Give again, word for word, every line below from the one that has "- Added suspend option" through the one that has "- No longer requires editing user files.", both included, and no others.

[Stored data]
⟨
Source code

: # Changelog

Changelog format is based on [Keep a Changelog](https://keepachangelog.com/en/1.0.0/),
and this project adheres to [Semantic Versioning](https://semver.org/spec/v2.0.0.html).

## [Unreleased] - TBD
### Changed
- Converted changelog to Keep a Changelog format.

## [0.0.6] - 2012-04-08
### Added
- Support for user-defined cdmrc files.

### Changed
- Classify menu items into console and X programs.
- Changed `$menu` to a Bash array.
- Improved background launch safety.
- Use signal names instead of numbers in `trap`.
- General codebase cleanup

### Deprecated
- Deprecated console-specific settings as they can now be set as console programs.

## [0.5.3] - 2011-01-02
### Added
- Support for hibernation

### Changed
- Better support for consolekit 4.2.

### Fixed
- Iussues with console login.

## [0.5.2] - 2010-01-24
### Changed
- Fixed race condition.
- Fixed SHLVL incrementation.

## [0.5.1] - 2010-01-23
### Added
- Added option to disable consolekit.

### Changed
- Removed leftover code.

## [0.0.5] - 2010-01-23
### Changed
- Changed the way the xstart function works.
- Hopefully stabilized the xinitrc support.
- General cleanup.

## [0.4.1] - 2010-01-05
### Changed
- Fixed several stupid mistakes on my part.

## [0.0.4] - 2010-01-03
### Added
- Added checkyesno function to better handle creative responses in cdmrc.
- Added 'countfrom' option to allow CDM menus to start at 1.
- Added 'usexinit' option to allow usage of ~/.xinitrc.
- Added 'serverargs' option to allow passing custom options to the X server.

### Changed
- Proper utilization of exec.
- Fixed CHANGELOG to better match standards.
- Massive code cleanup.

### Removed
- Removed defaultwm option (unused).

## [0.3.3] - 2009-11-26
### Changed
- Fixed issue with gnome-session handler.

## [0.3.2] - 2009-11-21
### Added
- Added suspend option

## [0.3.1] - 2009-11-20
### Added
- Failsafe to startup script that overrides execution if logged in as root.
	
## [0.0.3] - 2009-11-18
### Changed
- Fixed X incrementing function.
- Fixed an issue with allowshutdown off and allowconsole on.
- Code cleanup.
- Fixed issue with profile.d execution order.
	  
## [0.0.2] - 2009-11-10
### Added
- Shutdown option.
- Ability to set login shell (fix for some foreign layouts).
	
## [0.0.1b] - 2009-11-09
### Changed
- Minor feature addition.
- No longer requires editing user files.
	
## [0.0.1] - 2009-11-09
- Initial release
⟩
Output:
- Added suspend option

## [0.3.1] - 2009-11-20
### Added
- Failsafe to startup script that overrides execution if logged in as root.
	
## [0.0.3] - 2009-11-18
### Changed
- Fixed X incrementing function.
- Fixed an issue with allowshutdown off and allowconsole on.
- Code cleanup.
- Fixed issue with profile.d execution order.
	  
## [0.0.2] - 2009-11-10
### Added
- Shutdown option.
- Ability to set login shell (fix for some foreign layouts).
	
## [0.0.1b] - 2009-11-09
### Changed
- Minor feature addition.
- No longer requires editing user files.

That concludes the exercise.